*** Materials provided ***

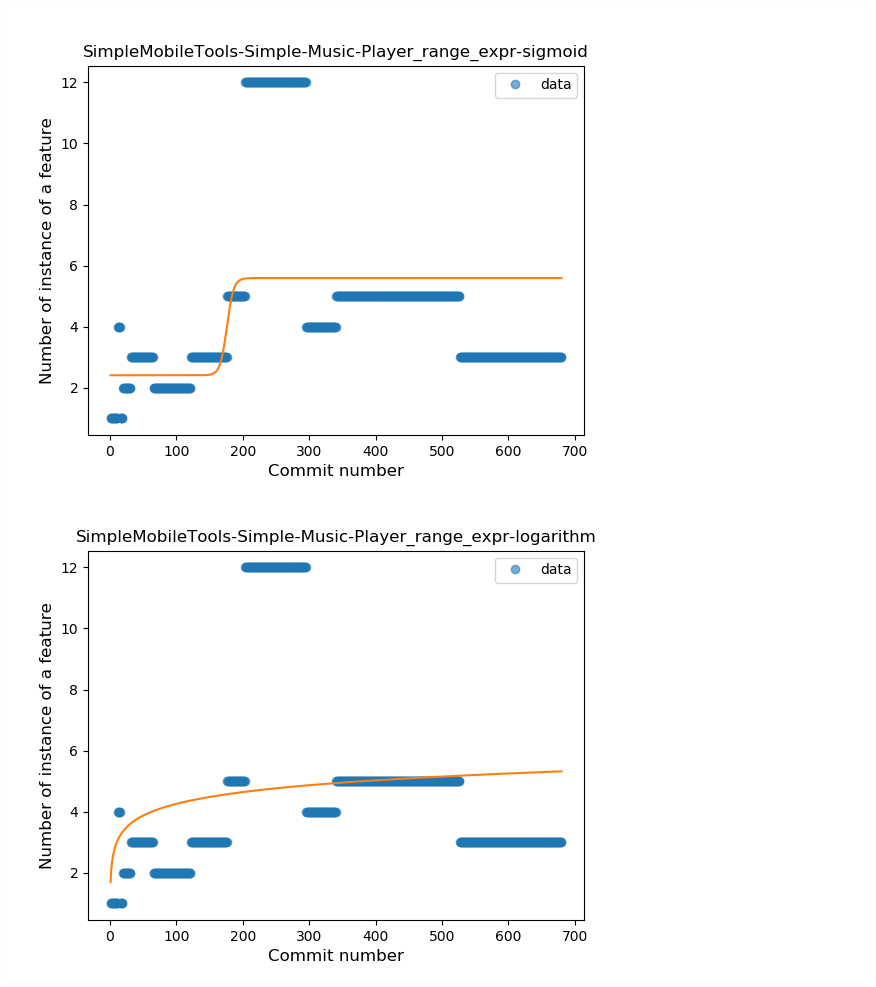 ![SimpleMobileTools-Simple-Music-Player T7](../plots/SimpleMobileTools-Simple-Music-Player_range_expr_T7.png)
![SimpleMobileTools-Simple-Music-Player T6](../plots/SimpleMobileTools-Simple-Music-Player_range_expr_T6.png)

*** End of Materials provided ***
*** Materials provided ***

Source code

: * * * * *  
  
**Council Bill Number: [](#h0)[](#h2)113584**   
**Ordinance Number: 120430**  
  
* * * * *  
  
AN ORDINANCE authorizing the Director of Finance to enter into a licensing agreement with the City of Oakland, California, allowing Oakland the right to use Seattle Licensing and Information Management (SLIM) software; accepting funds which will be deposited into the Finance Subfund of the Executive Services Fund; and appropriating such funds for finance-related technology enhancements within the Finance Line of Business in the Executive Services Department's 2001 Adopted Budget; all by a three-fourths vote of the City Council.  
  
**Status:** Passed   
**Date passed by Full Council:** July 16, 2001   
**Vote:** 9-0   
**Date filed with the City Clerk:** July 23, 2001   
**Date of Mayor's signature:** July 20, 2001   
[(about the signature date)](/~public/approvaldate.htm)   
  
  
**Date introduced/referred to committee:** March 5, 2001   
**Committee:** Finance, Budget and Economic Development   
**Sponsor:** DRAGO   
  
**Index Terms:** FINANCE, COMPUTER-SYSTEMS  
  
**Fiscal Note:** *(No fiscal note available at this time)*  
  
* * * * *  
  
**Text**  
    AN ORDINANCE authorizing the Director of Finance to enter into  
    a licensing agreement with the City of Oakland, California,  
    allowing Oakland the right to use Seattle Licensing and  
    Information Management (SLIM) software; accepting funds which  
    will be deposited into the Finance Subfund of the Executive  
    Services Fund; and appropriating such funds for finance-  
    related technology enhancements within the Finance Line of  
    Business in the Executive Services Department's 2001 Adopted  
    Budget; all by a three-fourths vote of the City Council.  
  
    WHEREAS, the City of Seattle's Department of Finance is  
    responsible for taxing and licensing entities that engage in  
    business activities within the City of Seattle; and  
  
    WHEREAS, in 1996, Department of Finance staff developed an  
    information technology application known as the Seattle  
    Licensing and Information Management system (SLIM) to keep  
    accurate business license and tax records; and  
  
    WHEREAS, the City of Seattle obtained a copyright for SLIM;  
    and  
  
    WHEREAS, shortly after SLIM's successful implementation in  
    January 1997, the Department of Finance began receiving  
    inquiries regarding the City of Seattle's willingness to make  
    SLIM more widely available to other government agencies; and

*** End of Materials provided ***

▸ Work item: Give back the records above exactly, limited to the lines between the one holding "January 1997, the" and the one holding "SLIM more widely", inclusive.

▸ Task answer:
    January 1997, the Department of Finance began receiving  
    inquiries regarding the City of Seattle's willingness to make  
    SLIM more widely available to other government agencies; and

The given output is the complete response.